Выслушал я всю эту белиберду, ровно с того света, и взыграла во мне вдруг солдатская совесть. Есть она у меня, есть, слава Богу. Неужели уж вот так, без песни, покинуть мне навсегда это унылое местожительство? Унылая была бы, Петя, ошибка, стратегическое, более того, поражение, жалкий плен в мосластых лапах смерти. Я петь желаю.
Беру расческу, бумажку папиросную прибереженную к ней прилаживаю, вступление делаю и начинаю глоткою своей луженою, промытою алкогольной мутью из-под мозгов Маркса, Энгельса, Канта, Гегеля, Буденного: «…двадцать второго июня, ровно в четыре часа Киев бомбили, нам объявили, что началася война… синенький скромный платочек падал с опущенных плеч, чувствую рядом любящим взглядом ты постоянно со мной…»

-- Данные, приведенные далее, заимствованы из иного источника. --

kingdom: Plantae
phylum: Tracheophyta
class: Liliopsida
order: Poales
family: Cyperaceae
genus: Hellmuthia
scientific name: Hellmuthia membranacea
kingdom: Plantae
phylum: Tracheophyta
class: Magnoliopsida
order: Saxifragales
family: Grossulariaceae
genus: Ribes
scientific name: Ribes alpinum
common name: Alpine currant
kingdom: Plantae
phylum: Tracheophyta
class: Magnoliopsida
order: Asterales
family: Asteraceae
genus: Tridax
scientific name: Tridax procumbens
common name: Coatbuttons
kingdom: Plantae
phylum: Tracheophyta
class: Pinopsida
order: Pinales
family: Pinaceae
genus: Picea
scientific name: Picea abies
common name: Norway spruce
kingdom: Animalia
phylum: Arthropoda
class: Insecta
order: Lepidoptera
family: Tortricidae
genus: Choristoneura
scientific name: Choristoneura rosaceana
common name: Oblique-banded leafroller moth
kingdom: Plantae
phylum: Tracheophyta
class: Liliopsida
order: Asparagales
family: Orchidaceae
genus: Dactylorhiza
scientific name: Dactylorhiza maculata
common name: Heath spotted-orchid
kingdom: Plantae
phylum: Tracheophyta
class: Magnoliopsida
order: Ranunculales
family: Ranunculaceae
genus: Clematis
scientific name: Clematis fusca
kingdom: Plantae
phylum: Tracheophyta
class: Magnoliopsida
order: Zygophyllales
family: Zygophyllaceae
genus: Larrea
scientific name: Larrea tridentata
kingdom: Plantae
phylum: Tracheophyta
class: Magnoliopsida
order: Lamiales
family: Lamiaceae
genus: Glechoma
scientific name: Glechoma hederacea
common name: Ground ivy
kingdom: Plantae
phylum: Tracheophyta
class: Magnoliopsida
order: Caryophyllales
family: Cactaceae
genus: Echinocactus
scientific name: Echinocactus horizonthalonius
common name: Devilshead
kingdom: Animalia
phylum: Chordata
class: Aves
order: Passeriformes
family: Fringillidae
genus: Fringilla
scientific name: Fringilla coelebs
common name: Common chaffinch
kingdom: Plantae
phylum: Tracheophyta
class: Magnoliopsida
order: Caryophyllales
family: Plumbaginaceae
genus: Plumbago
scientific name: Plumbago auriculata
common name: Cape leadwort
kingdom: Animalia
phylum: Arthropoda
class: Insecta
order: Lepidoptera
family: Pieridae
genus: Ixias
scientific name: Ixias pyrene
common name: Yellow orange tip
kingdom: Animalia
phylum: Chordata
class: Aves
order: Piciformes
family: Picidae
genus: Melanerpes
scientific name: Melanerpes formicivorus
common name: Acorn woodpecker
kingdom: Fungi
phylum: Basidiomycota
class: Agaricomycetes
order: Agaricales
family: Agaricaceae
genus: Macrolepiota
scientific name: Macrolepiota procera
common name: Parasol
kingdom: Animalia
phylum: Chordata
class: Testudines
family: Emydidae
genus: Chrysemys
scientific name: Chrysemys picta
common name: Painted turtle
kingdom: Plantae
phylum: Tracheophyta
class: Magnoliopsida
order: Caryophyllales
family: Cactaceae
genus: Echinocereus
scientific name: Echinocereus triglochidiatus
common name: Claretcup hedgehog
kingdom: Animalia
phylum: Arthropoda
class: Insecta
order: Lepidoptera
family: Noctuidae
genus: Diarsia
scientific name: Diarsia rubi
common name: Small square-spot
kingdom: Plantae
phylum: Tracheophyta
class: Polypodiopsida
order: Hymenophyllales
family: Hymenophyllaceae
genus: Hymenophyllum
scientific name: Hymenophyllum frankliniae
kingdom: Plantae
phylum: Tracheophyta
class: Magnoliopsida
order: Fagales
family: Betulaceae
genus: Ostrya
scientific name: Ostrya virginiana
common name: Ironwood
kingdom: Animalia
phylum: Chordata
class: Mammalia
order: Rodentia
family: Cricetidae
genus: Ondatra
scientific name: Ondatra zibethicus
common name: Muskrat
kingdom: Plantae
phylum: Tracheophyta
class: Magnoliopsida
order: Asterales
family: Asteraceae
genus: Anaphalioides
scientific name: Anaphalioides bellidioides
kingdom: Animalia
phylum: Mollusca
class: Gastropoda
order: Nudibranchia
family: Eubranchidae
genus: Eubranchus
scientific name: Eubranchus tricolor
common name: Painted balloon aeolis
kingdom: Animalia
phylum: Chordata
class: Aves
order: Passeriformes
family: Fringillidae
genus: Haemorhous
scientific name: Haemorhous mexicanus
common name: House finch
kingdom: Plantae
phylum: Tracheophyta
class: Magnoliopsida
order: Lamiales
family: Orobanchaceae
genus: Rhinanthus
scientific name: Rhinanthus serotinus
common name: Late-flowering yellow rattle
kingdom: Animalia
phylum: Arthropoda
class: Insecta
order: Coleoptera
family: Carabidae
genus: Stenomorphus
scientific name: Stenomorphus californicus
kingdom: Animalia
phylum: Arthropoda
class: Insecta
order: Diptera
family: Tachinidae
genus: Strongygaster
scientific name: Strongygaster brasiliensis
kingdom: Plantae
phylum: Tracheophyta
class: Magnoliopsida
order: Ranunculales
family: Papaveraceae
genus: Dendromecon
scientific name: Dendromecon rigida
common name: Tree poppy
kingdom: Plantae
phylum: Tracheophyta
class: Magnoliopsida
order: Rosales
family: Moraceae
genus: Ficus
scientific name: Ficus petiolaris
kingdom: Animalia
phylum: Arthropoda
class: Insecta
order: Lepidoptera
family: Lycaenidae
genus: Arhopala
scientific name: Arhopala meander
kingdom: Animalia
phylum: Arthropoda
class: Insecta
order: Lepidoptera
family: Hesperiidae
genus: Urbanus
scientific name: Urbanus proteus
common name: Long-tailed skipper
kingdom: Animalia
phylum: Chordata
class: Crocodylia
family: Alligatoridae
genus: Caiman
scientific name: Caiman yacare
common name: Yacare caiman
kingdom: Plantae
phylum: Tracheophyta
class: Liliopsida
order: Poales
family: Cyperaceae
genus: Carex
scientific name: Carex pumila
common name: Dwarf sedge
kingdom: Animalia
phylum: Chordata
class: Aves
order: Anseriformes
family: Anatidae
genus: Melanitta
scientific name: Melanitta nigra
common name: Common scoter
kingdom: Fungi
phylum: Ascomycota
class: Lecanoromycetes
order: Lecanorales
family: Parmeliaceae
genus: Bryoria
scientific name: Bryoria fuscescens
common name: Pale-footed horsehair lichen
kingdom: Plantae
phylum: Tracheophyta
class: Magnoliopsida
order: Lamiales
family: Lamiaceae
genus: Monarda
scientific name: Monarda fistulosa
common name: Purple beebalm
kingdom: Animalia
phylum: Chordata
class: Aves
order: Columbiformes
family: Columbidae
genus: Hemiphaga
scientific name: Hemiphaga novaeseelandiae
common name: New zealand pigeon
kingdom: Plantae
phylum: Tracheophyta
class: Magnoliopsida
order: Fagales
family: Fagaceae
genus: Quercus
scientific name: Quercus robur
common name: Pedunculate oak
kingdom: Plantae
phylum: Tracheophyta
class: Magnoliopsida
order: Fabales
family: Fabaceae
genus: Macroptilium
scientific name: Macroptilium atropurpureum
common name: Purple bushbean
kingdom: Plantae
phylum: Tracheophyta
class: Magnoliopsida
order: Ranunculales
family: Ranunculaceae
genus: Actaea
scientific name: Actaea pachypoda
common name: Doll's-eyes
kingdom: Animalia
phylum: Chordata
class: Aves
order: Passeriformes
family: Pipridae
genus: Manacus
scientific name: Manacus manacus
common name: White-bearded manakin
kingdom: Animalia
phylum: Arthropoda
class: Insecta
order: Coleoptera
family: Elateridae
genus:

На одной ноге стою, без костыля и палки, потому что успел выкинуть в окно их ввиду ненадобности, пусть мальчики подберут их и в инвалидов поиграют, память обо мне на краткий миг побудет безымянная… Долго ли, думаю, до табуретки доскакать и башку непутевую сунуть в петлю? Не долго.
Но вот стою, пою и чую, что каким-то чудесным образом я – Петр Вдовушкин, без пяти минут самоубийца, оживаю. Оживаю в себе, как говорит Маркс, когда ему жена пожрать по воскресеньям приносит… Веселею. Не может так быть, чтобы я сам этот жуткий клубок не распутал беспощадно и скромно. Чую, что чего-то не хватает мне для повешения, пренебрегаю смертью, пою, заливаюсь: «синенький скромный платочек падал с опущенных плеч…»
Помру, но не отступлю, повоюю с Втупякиным, попытка – не пытка, елки зеленые, Петя, певец ты мой фронтовой и мировая умница… сколько заветных платочков ровно в четыре часа…
Хлобыстнул еще от радости продолжения жизни полкружки мозговухи ужасной и смотрю – Ленин с Марксом на полу посинели, хрипят, согнулись в три погибели от корчей… Батюшки… отрава.
Диссиденты от письма своего оторвались, пальцы им в горло вставляют, чтоб сблевали, но, видать, крепко мужичков прихватило. Мне же хоть бы хны. Я, как говорится, веселый и хмельной. Даже не мутит. Отрыжка только очень зловредная и ненатуральная, преисподней слегка отдает… А Ленин хрипит:
– Наденька… помираю… политическое завещание… зачитать на «Голубом огоньке»… последний и решительный бой… шагом марш из-под дивана… проклинаю…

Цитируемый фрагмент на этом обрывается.